Where there may be smoke
While strategies like shotgun sequencing can present a complete image of resistance genes, they don’t seem to be possible to use for routine testing and surveillance. According to the authors, the dipstick assay can fill this hole by performing speedy large-scale surveillance to doubtlessly flag a location in the sewage system for deeper investigation and intervention, by researchers, healthcare staff, and the federal government.
The strategy additionally builds on an earlier proof of idea developed in 2017 by researchers in Japan, to detect carbapenemase genes in stool specimens. Dr. Das’s lab tailored the dipstick assay strategy for different purposes, together with to detect microbiota related to preterm births and to determine and differentiate SARS-CoV-2 variants.
But whereas the dipstick assay presents speedy insights, consultants urged cautious interpretation of its outcomes at this stage.
“A gene doesn’t make you unwell,” David Graham, an antimicrobial resistance skilled and retired professor at Durham University who now advises the United Nations, mentioned. “A gene just tells you the possibility of an organism being there that might make you unwell.” As he put it: “Genes are like smoke: where there is smoke, there is often fire.”
Because resistance to antibiotics generally is a results of completely different genes and even units of genes in completely different international locations, he emphasised the necessity for a deeper understanding of the context.
Cheaper, sooner, scalable
Culturing resistant pathogens and finding out them at genomic, transcriptomic, and metagenomic ranges might finally develop a complete understanding of the genetics of resistance. That info would supply essential context to assist researchers choose genetic signatures that reliably point out resistant pathogens.
“Our goal is to ultimately be able to track pathogens using genetics,” Dr Graham mentioned, “because it is cheaper, faster and can be done at mass scales”.

Thus, the dipstick assay might be helpful in native settings the place the context and circumstances of resistance are exceptionally nicely understood.
“Finding a gene is probably two or three biological steps away from finding something that is resistant, [such as] a viable organism or in worst case a viable pathogen,” he added.

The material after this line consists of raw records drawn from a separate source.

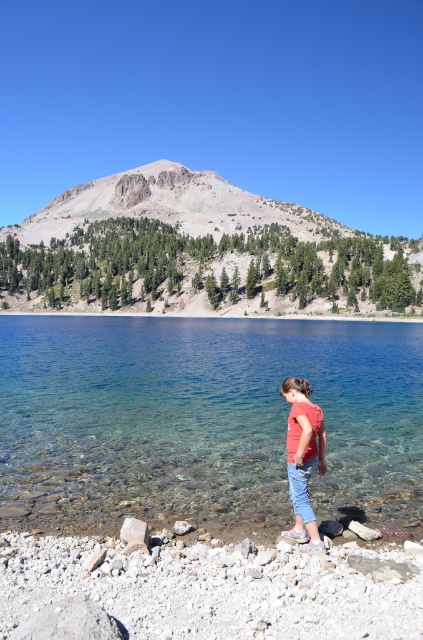
Question: Which of the following is the farthest from the observer?

Choices:
 (A) red cotton shirt at center
 (B) clear glass water at center

Answer: (B)

Question: Can you confirm if clear glass water at center is positioned above red cotton shirt at center?

Choices:
 (A) yes
 (B) no

Answer: (A)

Question: Is clear glass water at center to the left of red cotton shirt at center from the viewer's perspective?

Choices:
 (A) no
 (B) yes

Answer: (B)

Question: In this image, where is clear glass water at center located relative to red cotton shirt at center?

Choices:
 (A) left
 (B) right

Answer: (A)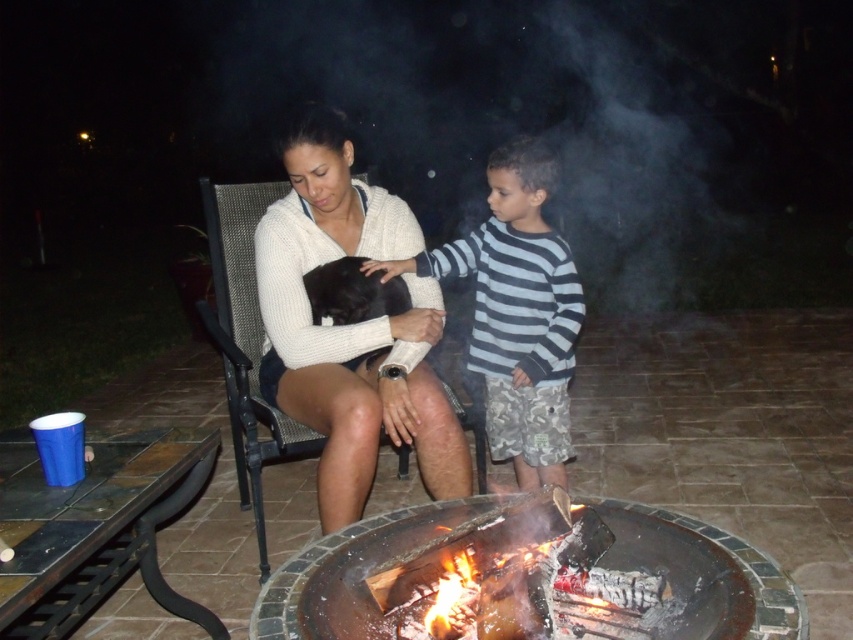
Question: Does white knit sweater at center come behind striped cotton shirt at center?

Choices:
 (A) no
 (B) yes

Answer: (A)

Question: Which object is positioned farthest from the striped cotton shirt at center?

Choices:
 (A) white knit sweater at center
 (B) charcoal gray stone fire pit at center

Answer: (B)

Question: Which object appears closest to the camera in this image?

Choices:
 (A) white knit sweater at center
 (B) striped cotton shirt at center

Answer: (A)

Question: Does white knit sweater at center appear over striped cotton shirt at center?

Choices:
 (A) no
 (B) yes

Answer: (B)

Question: Which object is farther from the camera taking this photo?

Choices:
 (A) white knit sweater at center
 (B) charcoal gray stone fire pit at center
 (C) striped cotton shirt at center

Answer: (C)

Question: Can you confirm if white knit sweater at center is positioned to the right of striped cotton shirt at center?

Choices:
 (A) yes
 (B) no

Answer: (B)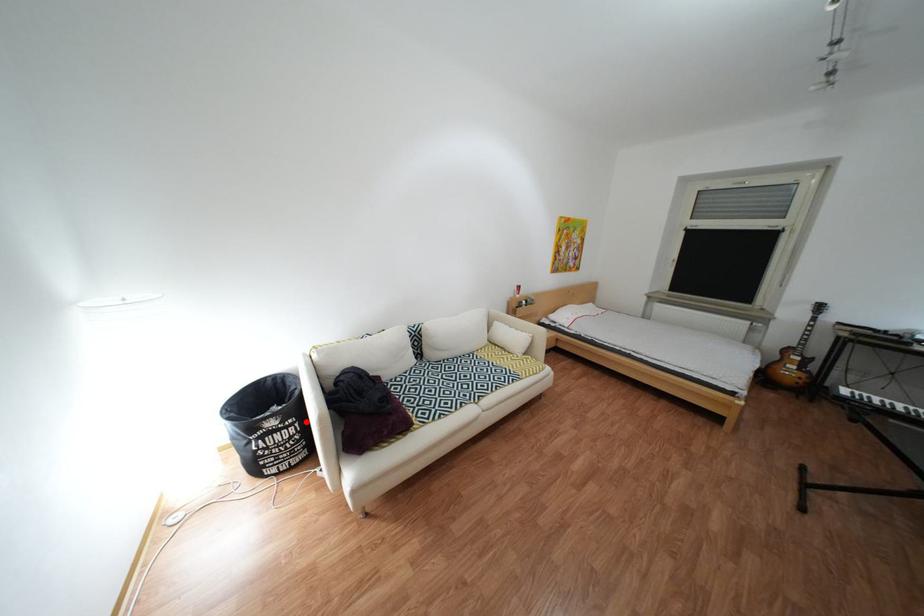
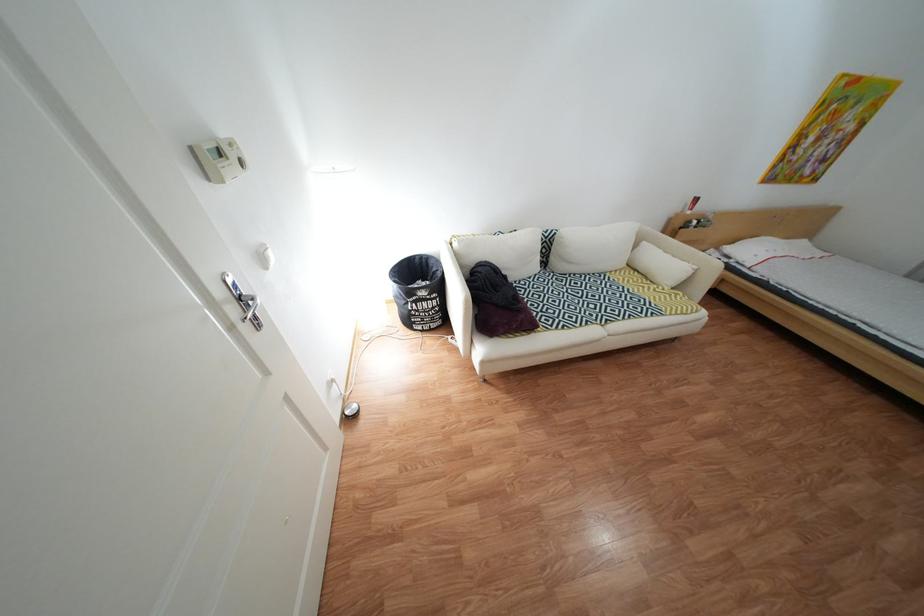
Question: I am providing you with two images of the same scene from different viewpoints. Image1 has a red point marked. In image2, the corresponding 3D location appears at what relative position? Reply with the corresponding letter.

Choices:
 (A) Closer
 (B) Farther

Answer: (A)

For now, the dipstick assay is greatest positioned as an early warning device for AMR danger in and round Indian cities. Sewage-based surveillance utilizing dipsticks might assist determine localities in which wastewater remedy is insufficient or the place antibiotic use is likely to be excessive, permitting public well being authorities to intervene upstream.
The strategy might additionally assist assess whether or not pharmaceutical effluent remedy crops really scale back the unfold of resistance. Such utilities supply a vital benefit in monitoring public well being threats in a rustic which has change into a worldwide hotspot for AMR.
Edries Yousaf Hajam is a contract science journalist.